NR: from your point of view, where do you see the movements and/or the most interesting contradictions in capitalism, whit a potential of breakage? We are thinking, for instance, to the logistic sector in Italy.
JT: First from most of the potential breakage points in the capitalist economies in general -since we are talking about an international system- is the issue of what happens in China.
China has been the engine of much economic growth in the rest of the world, but now that engine is coming upon serious difficulties and constraints which are not yet apparent. In particular, the fact their trade position is deteriorated, that they no longer have [trade] surpluses. The financial consequences of this would make them more cautious in the future. Moreover, adding to this the problems with the labor force and the environmental difficulties, China is going to be a major problem.
A second breakage point is the war on poor people in Europe which is particularly on workers and union rights and it is holding back the recovery of the economy. With respect to this, I think that the supporters of under-consumption are partially correct in their views.

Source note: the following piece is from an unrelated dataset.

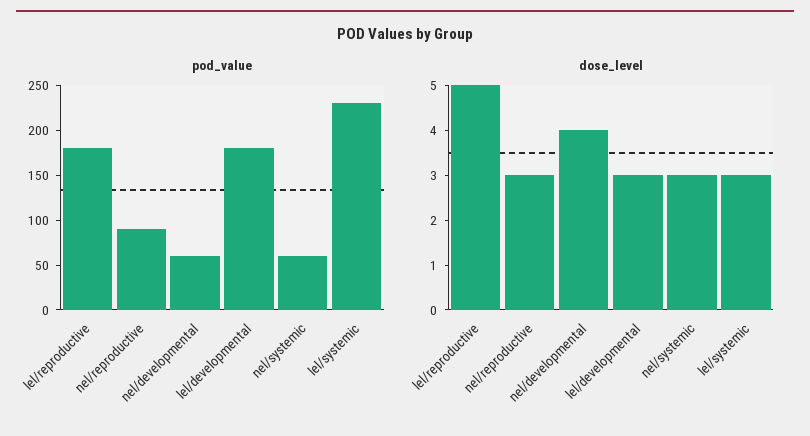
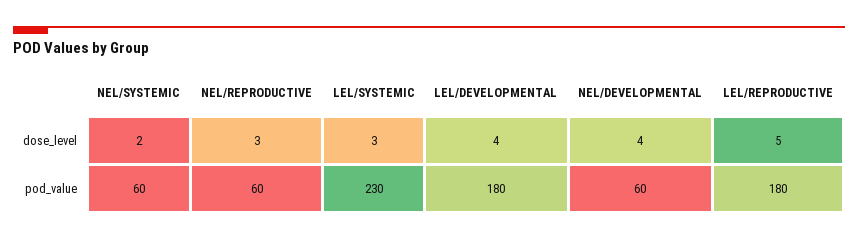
pod_value, nel/reproductive: 90 -> 60
dose_level, lel/developmental: 3 -> 4
dose_level, nel/systemic: 3 -> 2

I think the result of both of these facts would be the political consequence: the raise of nationalism in Europe and the raise of xenophobia and what comes with it, and a greater willingness to engage in wars. Indeed, we have already seen what’s happened in Middle East, I think the problems in the Middle East can only get worse at the moment.
I think all of these are causes for deep worry, in particular as the growth of the economy slows down, this will have effects on many of the developing countries, who have been stabilized up to now by high commodity prices. I don’t think that those could be guaranteed in the future, and this will poison the politics of those countries.